Belanda merupakan Negara yang memiliki sistem pengelolaan air terbaik di dunia. Salah satu kota yang drainase-nya dikelola oleh Belanda pada masa kolonial adalah Yogyakarta, tepatnya di daerah Kotabaru yang dulunya dikenal dengan nama Nieuwe Wijk. Merupakan daerah pemukiman Belanda yang memiliki desain pola radial yang sangat rapi serta infrastruktur yang terencana. Dibangun saluran bawah tanah untuk mengelola limbah rumah tangga guna mencegah pencemaran lingkungan serta mengalirkan air hujan ke selokan kecil yang kemudian bermuara pada pembuangan akhir.

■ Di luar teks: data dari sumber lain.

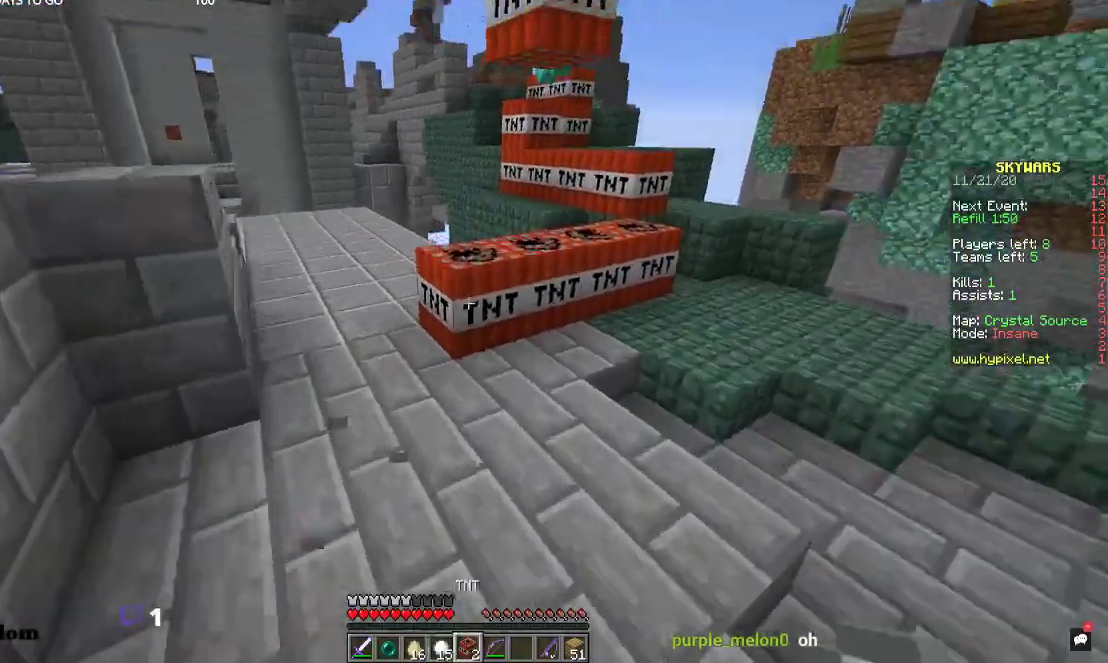
{"keys": ["a", "space", "w"], "mouse": [], "events": [[267, "space", "down"], [300, "a", "down"], [300, "mouse_right", "down"], [500, "mouse_right", "up"]]}
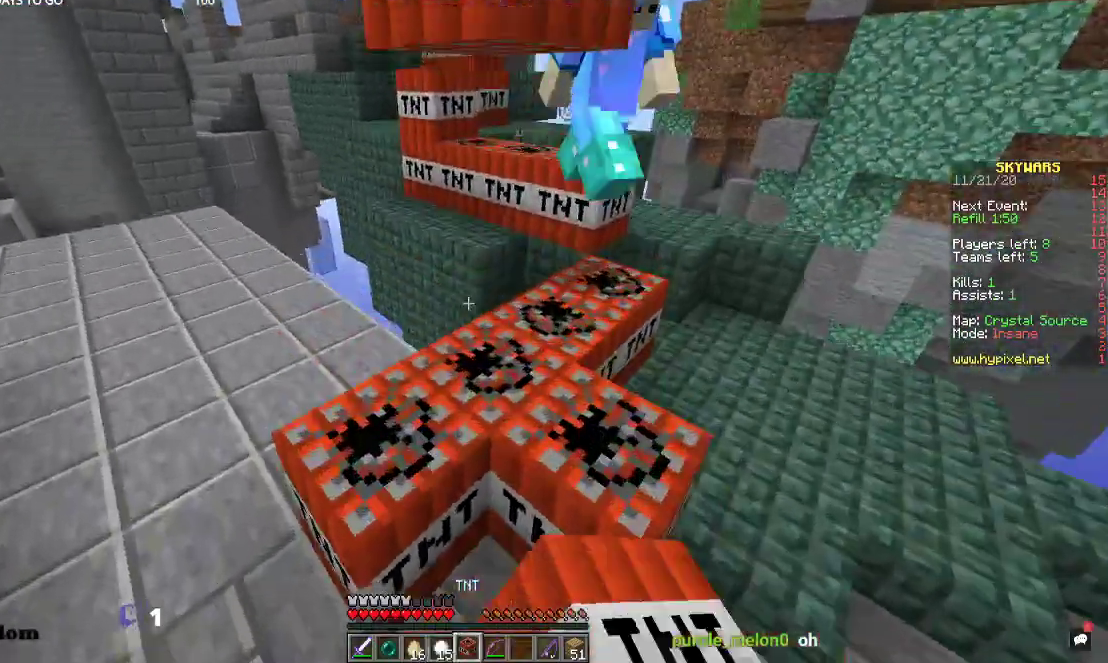
{"keys": [], "mouse": [], "events": [[67, "space", "up"], [100, "mouse_right", "down"], [267, "mouse_right", "up"], [367, "w", "up"], [400, "a", "up"]]}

Nieuwe Wijk tidak pernah banjir.
 
Sistem Polder di Kinderdijk, Belanda.

Sketsa Sistem Polder.

Belanda menerapkan sistem polder yang kompleks untuk mempertahankan wilayah Belanda dari ancaman banjir dan air pasang. Sistem ini dimulai di Belanda pada abad ke-11 yang kemudian disempurnakan dengan adanya penggunaan kincir angina pada abad ke-13. Polder adalah dataran rendah yang membentuk daerah yang dikelilingi oleh tanggul. Pada daerah ini air buangan seperti air kotor dan air hujan dikumpulkan di suatu badan air (sungai, kanal) lalu dipompakan ke badan air yang lebih tinggi posisinya, hingga pada akhirnya dipompakan ke sungai atau kanal yang bermuara ke laut. Sistem polder banyak diterapkan pada reklamasi laut atau muara sungai, juga pada manajemen air buangan (air kotor dan drainase hujan) di daerah yang lebih rendah dari permukaan laut dan sungai. Air dalam sistem dikendalikan sedemikian rupa sehingga jika terdapat kelebihan air yang dapat menyebabkan banjir, maka kelebihan air itu dipompa keluar sistem polder.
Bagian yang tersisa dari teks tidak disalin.